Exercises.
a: Set down, word for word, the stretch of the Gina Prince-Bythewood profile below from "Her newest film" through "in each other.".
b: In the Gina Prince-Bythewood profile below, restate the paragraph beginning "Her newest film Beyond the Lights" in fewer words, keeping its main facts.

Gina Prince-Bythewood

Gina Prince-Bythewood

While no stranger to Black love films, filmmaker Gina Prince-Bythewood told NPR that it is one of her goals to obliterate the term “Black film.”

The creative mind behind the classic Love and Basketball, The Secret Life of Bees, and now the new movie Beyond the Lights, Prince-Bythewood loves to tell stories about love.

“There’s a perception in the world that Black people don’t love each other, that they don’t get married,” she said. “And it’s because we don’t see it, there are never any images of that in TV and film. I mean, we have the President and First Lady, thank goodness, but that’s it. Without those images young Black people have nothing to aspire to and the world continues to perpetuate this myth about the lack of Black love. It’s important for me to make us visible in universal stories.”

Her newest film Beyond the Lights tells the story of a famous singer who is being controlled by her career and a policeman who is being pushed by his father to go into politics. The story focuses on their journey of self-discovery and finding themselves in each other.

“It’s about empathy,” the filmmaker said. “The fact that you can see my films and empathize with these lead characters no matter their color, because they are going through the same things everybody else does. The more we can do that in film and television, I really think it can improve the world. That’s my drive.”

Through her plight to bring people from every background together over story lines of love, Prince-Bythewood has come to dislike the term “Black film,” finding it narrow and forced.

“That’s like saying Think Like A Man is the same as 12 Years a Slave, they’re not,” she said. “One is a period piece and one is a comedy. This is a love story. That term allows studios to marginalize a movie and say ‘we’ve made our Black film.’ I just feel like people of color should be in every genre. So that is really my push.”

Recorded data.

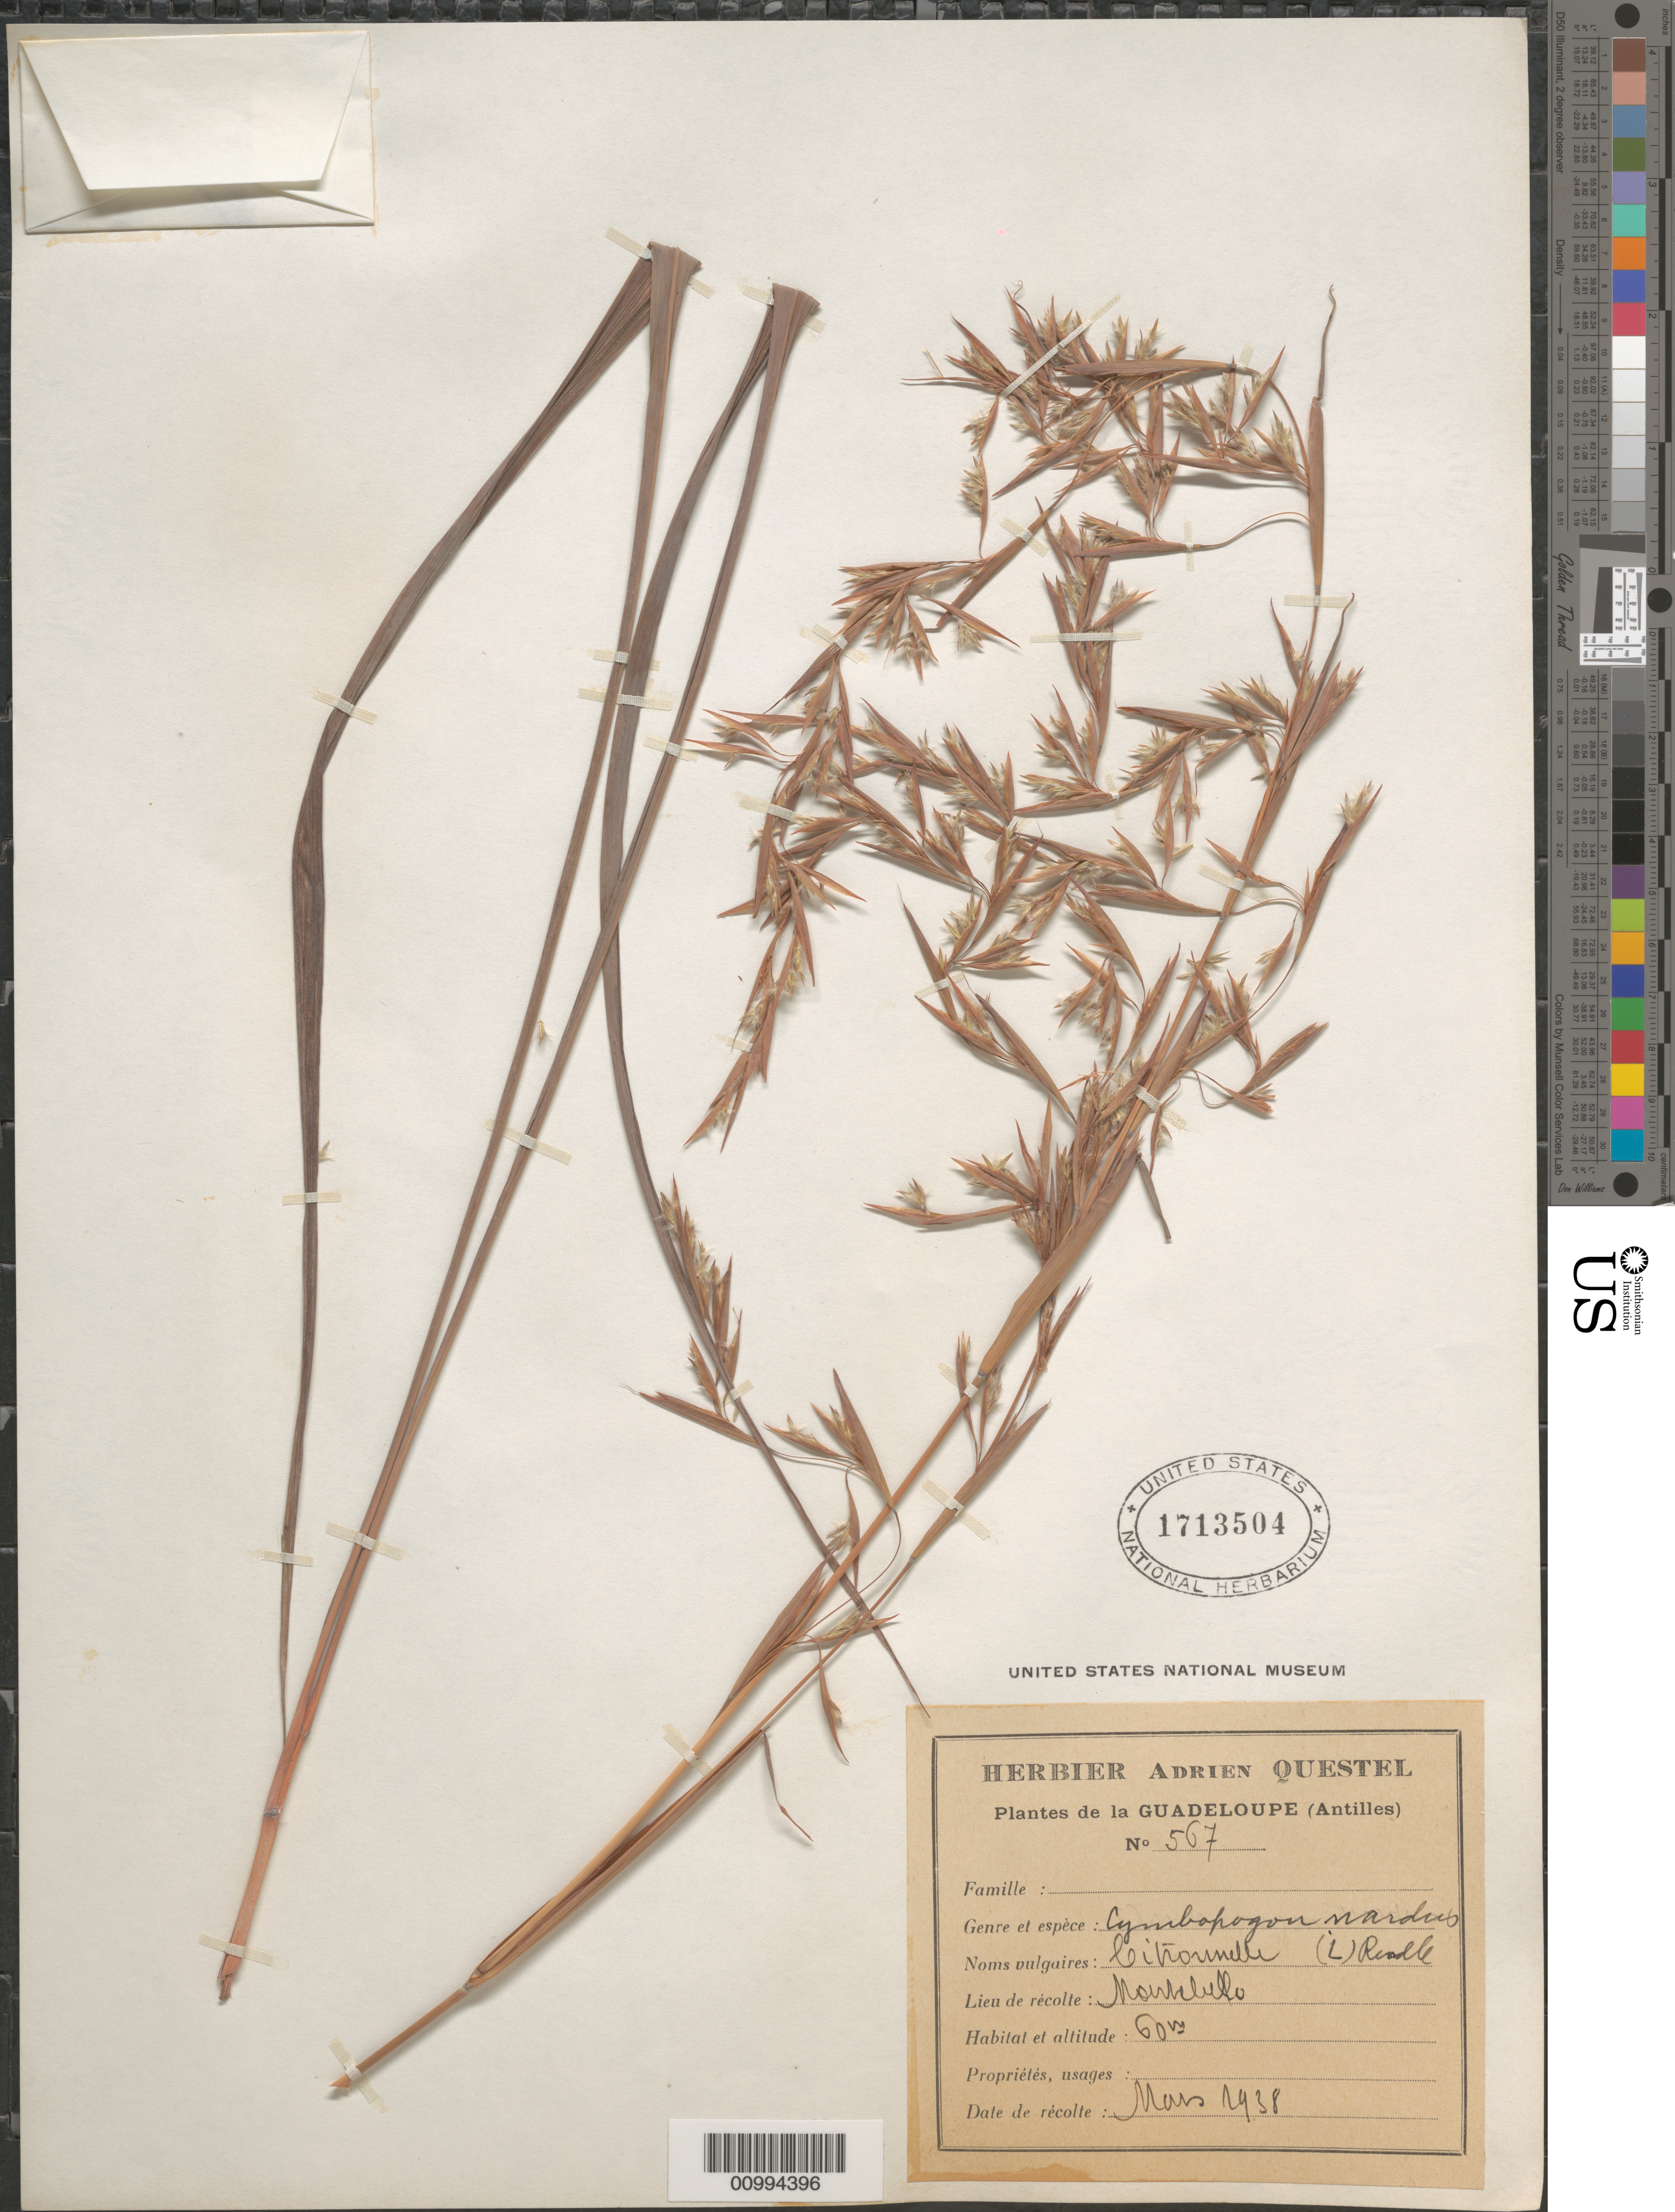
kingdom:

Completed exercise.
a:
Her newest film Beyond the Lights tells the story of a famous singer who is being controlled by her career and a policeman who is being pushed by his father to go into politics. The story focuses on their journey of self-discovery and finding themselves in each other.

b: Beyond the Lights follows a famous singer controlled by her career and a policeman pushed by his father toward politics. It centers on their self-discovery and on each finding themselves in the other.